* _Görevler_:
**1.** Zaman üzerine yazıdaki "Bazı insanlar o" ile başlayıp "andan haz duyanlardır." ile biten bölümü hiç değiştirmeden yeniden yazın.
**2.** Zaman üzerine yazıyı iki cümleyle özetleyin.

* _Kaynak metin_:

===

Türkiye'nin en iyi haber sitesi
HASAN BÜLENT KAHRAMAN

Hayat büyülü bir fener

İnsan elinin izini mağaranın duvarına bıraktığı gün dünyaya geldi. Çünkü zamanı o gün idrak etti. Yeryüzündeki varlığını o gün sonsuzlaştırmak istedi. Buna karar verdi. Zamanı, geçmiş ve gelecek diye ikiye ayırmayı o gün düşündü. Zamanla mücadeleye o gün girdi.

***

Bazı insanlar o geçmişte yaşar, bazıları gelecekte. Bazı insanlar geçmişi izler, bazıları hiç yaşamadıkları geleceği. Bazı insanlar, geleceği, hayallerinin gerçekleşeceğini görmek için bekler. O geleceğin mutlaka gerçekleşeceğini, kendisi görmese de o tahayyülün o gelecekte yaşanacağını düşünür. Geçmişin insanları karamsardır, bugünü sevmeyenlerdir. Geleceğin insanlarıysa iyimser, yaşadığı her andan haz duyanlardır.

===

* _Sağlanan bilgiler_:

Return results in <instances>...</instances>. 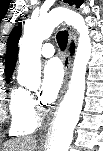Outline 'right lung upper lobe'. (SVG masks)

===

* _Alıştırma sonuçları_:
**1.**
Bazı insanlar o geçmişte yaşar, bazıları gelecekte. Bazı insanlar geçmişi izler, bazıları hiç yaşamadıkları geleceği. Bazı insanlar, geleceği, hayallerinin gerçekleşeceğini görmek için bekler. O geleceğin mutlaka gerçekleşeceğini, kendisi görmese de o tahayyülün o gelecekte yaşanacağını düşünür. Geçmişin insanları karamsardır, bugünü sevmeyenlerdir. Geleceğin insanlarıysa iyimser, yaşadığı her andan haz duyanlardır.

**2.** İnsan, elinin izini mağara duvarına bıraktığı gün zamanı idrak etmiş, zamanı geçmiş ve gelecek diye ikiye ayırmayı düşünmüş ve zamanla mücadeleye girmiştir. Bazı insanlar geçmişte yaşar, karamsardır ve bugünü sevmez; geleceğin insanları ise iyimserdir ve yaşadıkları her andan haz duyar.